First, to penalize high-frequency color transitions and ensure the adversarial signal survives motion blur and camera down-sampling, we apply Total Variation (TV) regularization:
\begin{equation} \mathcal{L}_{TV}(\delta) = \sum_{i,j} \sqrt{(\delta_{i+1,j} - \delta_{i,j})^2 + (\delta_{i,j+1} - \delta_{i,j})^2}, \end{equation}which guarantees organic, smooth gradients across the spatial coordinates $(i,j)$ of the patch.
Second, to ensure the digital pixels can be faithfully reproduced by physical ink without distortion, we apply the Non-Printability Score (NPS):
\begin{equation} \mathcal{L}_{NPS}(\delta) = \sum_{p \in \delta} \min_{c \in C} \|p - c\|_2, \end{equation}which strictly binds every digital pixel vector $p$ to the closest matching color $c$ within a predefined, physically reproducible CMYK printer color gamut $C$. This prevents unpredictable out-of-gamut color clipping during fabrication.

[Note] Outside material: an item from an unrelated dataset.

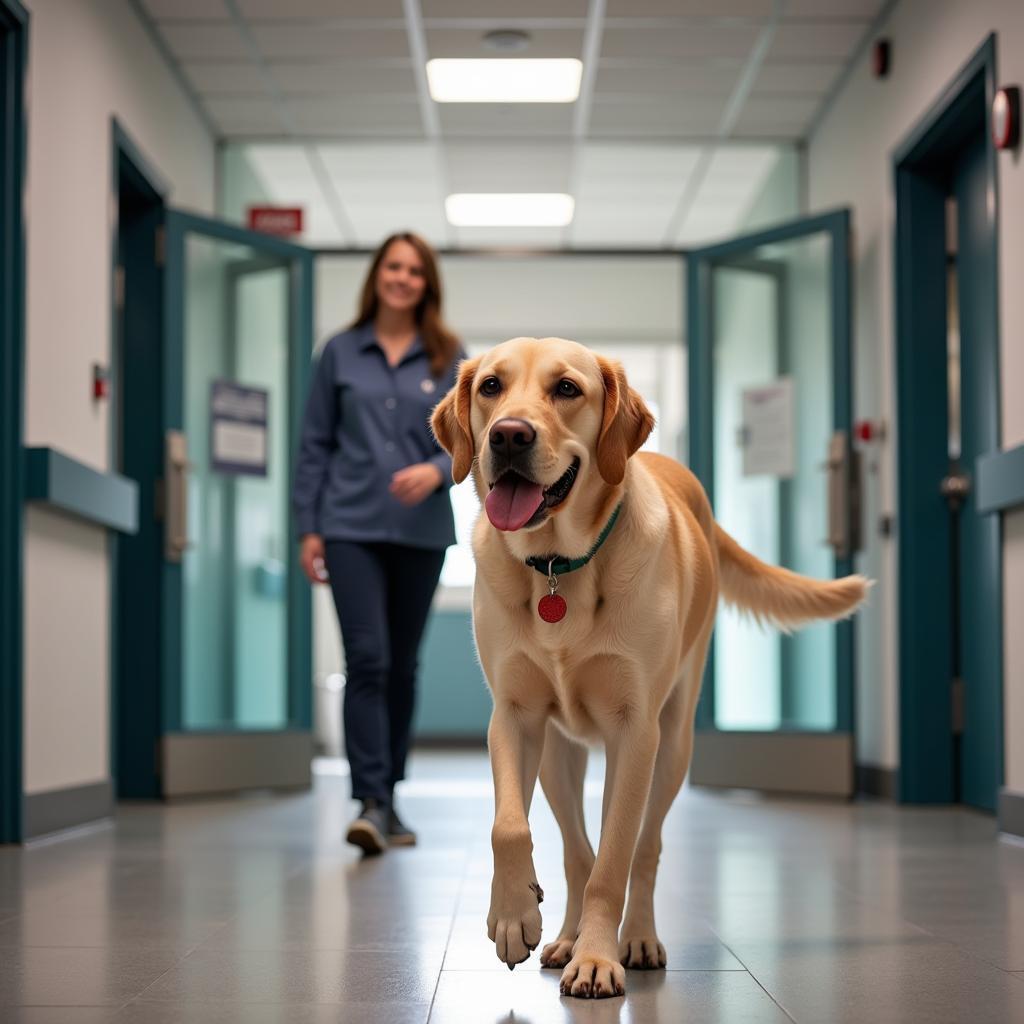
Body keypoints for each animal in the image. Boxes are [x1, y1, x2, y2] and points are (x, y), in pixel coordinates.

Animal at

Final Unified Objective. Integrating the macroscopic kinematic simulation (EoT), the microscopic flat-minima optimization (P-SAM), and the physical fabricability constraints, the complete, end-to-end objective function optimized by the attacker is:
\begin{equation} \mathcal{L}_{final}(\delta) = \mathbb{E}_{(x, \tau) \sim \mathcal{B}} \Big[ \mathcal{L}_{base}\big(\delta + \epsilon^*(x, \tau), x, \tau\big) \Big] + \lambda_1 \mathcal{L}_{TV}(\delta) + \lambda_2 \mathcal{L}_{NPS}(\delta), \end{equation}where $\lambda_1$ and $\lambda_2$ are empirically tuned weighting coefficients that balance the targeted kinematic hijacking success rate against the stealth and physical printability of the adversarial patch. The full optimization procedure is summarized in Algorithm 1. By optimizing Equation 8 entirely offline, the attacker bypasses the need for computationally prohibitive 3D simulations or real-time queries to the target robot. The resulting P-SAM patch acts as a condensed "vulnerability basin," inherently robust to both macroscopic kinematic shifts and microscopic physical degradations.